What is the best diet for wellbeing and health?

What is the best diet for wellbeing and health?

What goes into making the decision about your diet? For some, it’s all about weight loss, and the old adage “move more, eat less” still seems to work. Eating less may mean portion control for some, while others may decide it means eating lots more vegetables. Who hasn’t spent a week wondering if the Dolly Parton Diet would melt away the pounds?

Diet has long been considered an important part of health. Indeed, Hippocrates is credited with saying “Let food by thy medicine, and let medicine be thy food.” While the evidence is slim that Hippocrates truly said this more than two millennia ago, there’s no doubt that diet is important to health and wellbeing. Food is powerful, as outlined in this article which concludes “The healing power of nutrition is a combination of multiple supporting roles that synergistically and unselfishly work together.”

What if you have a specific condition that some experts say can be addressed through your diet? It’s important in this case to look at the science behind the claims to help you figure out if, indeed, a specific food plan can help you. For example, a 2019 peer-reviewed study asserts that “chronic inflammatory diseases have been recognized as the most significant cause of death in the world today, with more than 50% of all deaths being attributable to inflammation-related diseases such as ischemic heart disease, stroke, cancer, diabetes mellitus, chronic kidney disease, non-alcoholic fatty liver disease (NAFLD) and autoimmune and neurodegenerative conditions.” Diet is cited as one of the major causes of chronic inflammation, stating that “evidence linking diet and mortality is robust.”

Perhaps you’re looking for a diet that reduces inflammation; the internet is full of sources of help with an anti-inflammatory diet. Here’s where understanding the reliability of sources is important. As Tony Rogers wrote in his article, “For every credible website, there are dozens chock full of information that’s inaccurate, unreliable or just plain nutty.” Be sure you check out the source before you make any lifestyle changes. While not an endorsement, these sites may be helpful.

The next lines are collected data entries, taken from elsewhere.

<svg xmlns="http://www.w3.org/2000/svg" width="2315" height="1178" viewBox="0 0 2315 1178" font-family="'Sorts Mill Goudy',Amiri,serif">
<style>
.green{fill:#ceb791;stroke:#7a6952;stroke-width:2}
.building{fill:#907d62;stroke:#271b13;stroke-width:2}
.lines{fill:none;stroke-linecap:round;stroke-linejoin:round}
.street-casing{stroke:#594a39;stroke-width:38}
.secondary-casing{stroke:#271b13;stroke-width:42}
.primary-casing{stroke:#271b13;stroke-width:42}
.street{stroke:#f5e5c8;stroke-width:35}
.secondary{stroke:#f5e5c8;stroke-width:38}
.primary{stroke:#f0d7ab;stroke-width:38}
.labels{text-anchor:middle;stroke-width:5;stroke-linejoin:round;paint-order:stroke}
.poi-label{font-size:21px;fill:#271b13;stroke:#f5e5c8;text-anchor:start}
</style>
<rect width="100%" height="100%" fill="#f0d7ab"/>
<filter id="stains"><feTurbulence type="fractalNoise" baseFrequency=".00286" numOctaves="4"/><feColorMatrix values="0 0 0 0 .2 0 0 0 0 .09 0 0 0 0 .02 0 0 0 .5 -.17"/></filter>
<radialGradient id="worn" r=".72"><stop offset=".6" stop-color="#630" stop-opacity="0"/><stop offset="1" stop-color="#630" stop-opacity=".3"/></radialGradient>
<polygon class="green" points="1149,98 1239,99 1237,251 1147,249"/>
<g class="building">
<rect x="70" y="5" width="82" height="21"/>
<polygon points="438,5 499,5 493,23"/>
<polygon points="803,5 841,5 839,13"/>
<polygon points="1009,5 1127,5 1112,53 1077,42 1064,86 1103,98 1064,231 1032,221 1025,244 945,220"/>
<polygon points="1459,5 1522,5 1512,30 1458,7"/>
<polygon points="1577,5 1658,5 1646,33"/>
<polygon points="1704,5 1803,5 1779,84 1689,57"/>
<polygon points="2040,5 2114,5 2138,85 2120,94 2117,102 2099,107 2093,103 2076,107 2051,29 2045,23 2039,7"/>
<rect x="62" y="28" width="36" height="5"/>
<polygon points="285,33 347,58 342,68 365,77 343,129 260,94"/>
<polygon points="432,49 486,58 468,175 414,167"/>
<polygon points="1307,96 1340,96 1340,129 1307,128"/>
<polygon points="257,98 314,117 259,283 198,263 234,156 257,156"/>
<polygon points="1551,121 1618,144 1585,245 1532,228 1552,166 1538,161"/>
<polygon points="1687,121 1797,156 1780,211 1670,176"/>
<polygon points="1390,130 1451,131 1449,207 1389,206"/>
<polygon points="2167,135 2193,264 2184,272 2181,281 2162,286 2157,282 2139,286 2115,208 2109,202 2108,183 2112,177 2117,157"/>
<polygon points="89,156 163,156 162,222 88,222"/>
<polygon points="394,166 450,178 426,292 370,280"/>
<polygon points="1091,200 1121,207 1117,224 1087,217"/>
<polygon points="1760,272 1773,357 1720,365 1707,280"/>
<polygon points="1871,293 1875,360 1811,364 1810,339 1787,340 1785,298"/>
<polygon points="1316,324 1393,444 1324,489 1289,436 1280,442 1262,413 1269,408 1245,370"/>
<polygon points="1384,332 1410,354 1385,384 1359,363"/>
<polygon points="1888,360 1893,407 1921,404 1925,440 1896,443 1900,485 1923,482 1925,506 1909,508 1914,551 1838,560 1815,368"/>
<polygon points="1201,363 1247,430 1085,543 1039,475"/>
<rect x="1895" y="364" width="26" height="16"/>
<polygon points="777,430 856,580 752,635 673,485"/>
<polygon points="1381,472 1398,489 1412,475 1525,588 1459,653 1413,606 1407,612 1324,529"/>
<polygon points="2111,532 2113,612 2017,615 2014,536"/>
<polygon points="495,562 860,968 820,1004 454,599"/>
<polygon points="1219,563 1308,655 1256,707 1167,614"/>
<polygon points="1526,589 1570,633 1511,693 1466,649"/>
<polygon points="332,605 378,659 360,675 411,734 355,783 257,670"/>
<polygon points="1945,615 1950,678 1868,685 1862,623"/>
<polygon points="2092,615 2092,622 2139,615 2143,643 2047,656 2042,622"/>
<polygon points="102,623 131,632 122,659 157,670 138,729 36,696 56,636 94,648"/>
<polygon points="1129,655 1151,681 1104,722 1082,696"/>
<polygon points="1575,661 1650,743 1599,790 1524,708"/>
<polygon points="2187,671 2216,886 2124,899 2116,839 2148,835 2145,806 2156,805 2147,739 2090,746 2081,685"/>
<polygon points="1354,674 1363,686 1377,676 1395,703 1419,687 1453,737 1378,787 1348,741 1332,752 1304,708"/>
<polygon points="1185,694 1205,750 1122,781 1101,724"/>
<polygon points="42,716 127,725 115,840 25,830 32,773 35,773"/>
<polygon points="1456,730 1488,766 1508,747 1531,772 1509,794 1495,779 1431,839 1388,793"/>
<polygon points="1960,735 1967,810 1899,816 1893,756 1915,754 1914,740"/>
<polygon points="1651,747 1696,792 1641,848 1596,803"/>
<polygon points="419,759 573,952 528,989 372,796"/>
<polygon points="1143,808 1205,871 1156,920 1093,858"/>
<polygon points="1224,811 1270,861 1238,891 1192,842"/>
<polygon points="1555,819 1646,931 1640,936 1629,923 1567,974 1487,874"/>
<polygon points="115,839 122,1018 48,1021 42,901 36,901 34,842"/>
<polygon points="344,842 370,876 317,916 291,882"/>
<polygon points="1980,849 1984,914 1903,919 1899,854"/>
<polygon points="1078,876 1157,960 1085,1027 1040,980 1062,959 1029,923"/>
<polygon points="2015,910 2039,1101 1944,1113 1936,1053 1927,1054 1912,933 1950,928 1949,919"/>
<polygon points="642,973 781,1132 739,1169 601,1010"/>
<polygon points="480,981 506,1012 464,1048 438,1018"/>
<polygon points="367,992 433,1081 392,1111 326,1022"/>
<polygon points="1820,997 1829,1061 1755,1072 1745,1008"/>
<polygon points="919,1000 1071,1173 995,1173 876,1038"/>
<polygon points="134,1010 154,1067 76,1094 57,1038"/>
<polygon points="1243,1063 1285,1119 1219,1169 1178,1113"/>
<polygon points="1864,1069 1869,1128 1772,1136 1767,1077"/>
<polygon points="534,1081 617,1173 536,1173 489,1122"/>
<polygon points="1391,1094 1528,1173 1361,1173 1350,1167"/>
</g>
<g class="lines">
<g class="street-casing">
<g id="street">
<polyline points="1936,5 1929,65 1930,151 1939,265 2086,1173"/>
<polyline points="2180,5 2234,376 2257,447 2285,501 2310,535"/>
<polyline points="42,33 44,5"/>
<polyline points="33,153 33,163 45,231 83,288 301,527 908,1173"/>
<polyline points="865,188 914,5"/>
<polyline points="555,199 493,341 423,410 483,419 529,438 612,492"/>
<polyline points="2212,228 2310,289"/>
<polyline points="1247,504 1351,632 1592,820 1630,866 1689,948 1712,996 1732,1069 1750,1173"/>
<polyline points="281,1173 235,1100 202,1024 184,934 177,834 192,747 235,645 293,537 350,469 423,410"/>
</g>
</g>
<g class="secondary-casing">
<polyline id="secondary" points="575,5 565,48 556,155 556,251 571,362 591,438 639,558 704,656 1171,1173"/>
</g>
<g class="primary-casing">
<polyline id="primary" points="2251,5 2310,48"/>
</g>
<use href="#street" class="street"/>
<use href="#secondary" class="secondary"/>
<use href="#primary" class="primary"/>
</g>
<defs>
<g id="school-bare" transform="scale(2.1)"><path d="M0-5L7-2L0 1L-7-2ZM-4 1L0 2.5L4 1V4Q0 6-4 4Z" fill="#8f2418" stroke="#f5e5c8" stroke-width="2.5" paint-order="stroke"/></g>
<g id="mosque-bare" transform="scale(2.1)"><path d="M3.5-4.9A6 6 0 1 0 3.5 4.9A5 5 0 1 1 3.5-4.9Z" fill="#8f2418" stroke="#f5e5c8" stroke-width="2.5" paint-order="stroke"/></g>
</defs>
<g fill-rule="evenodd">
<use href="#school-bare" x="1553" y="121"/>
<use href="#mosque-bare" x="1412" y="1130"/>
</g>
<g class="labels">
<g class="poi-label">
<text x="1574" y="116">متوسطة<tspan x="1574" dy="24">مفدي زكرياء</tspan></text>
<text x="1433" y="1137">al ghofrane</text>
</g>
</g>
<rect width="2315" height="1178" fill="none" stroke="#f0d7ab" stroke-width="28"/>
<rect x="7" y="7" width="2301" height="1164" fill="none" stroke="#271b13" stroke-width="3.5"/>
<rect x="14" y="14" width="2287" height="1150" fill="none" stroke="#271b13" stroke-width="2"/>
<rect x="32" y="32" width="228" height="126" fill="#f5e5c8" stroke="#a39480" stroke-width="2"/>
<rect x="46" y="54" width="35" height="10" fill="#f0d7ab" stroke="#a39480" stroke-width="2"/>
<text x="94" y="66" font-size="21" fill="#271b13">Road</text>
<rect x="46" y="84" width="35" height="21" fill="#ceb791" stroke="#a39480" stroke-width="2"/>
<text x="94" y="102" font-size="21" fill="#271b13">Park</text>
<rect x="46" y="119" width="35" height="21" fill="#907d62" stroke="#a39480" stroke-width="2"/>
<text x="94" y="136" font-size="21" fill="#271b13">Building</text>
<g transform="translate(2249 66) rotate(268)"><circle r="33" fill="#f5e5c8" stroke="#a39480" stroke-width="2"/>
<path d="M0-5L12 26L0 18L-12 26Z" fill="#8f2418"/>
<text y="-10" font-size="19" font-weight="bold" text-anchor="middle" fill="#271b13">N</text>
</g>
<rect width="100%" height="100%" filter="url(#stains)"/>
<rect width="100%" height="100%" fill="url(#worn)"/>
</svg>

However, maybe you choose the foods you consume based upon an ethical issue. Fifty years ago, Frances Moore Lappe pointed out the environmental impact of meat production and promoted a vegetarian diet in her book Diet for a Small Planet. Thirty years later, her daughter, Anna, updated the research, publishing Diet for a Hot Planet: The Climate Crisis at the End of Your Fork and What You Can Do About It further detailing the role food production has on climate change.

Some people avoid all animal foods and choose instead a vegan – plant-based – diet. For many, veganism is about more than simply food; it can also be a complete lifestyle, shunning anything coming from anything else that had a mother or a face, whether it be represented on your plate, in your clothes or (wool) or shoes (leather). The Vegan Society states that “Veganism is a philosophy and way of living which seeks to exclude – as far as possible and practicable – all forms of exploitation of, and cruelty to, animals for food, clothing for any other purpose…”

This article provides good advice: the key (to finding the right diet) is finding one you like and can stick to in the long run and reviews five diets supported by science.

  • Low-carb, whole food diet.
  • Mediterranean diet
  • Paleo diet
  • Vegan diet
  • Gluten-free diet

Whatever your motivation, diet can play a huge role in wellbeing. What works for you?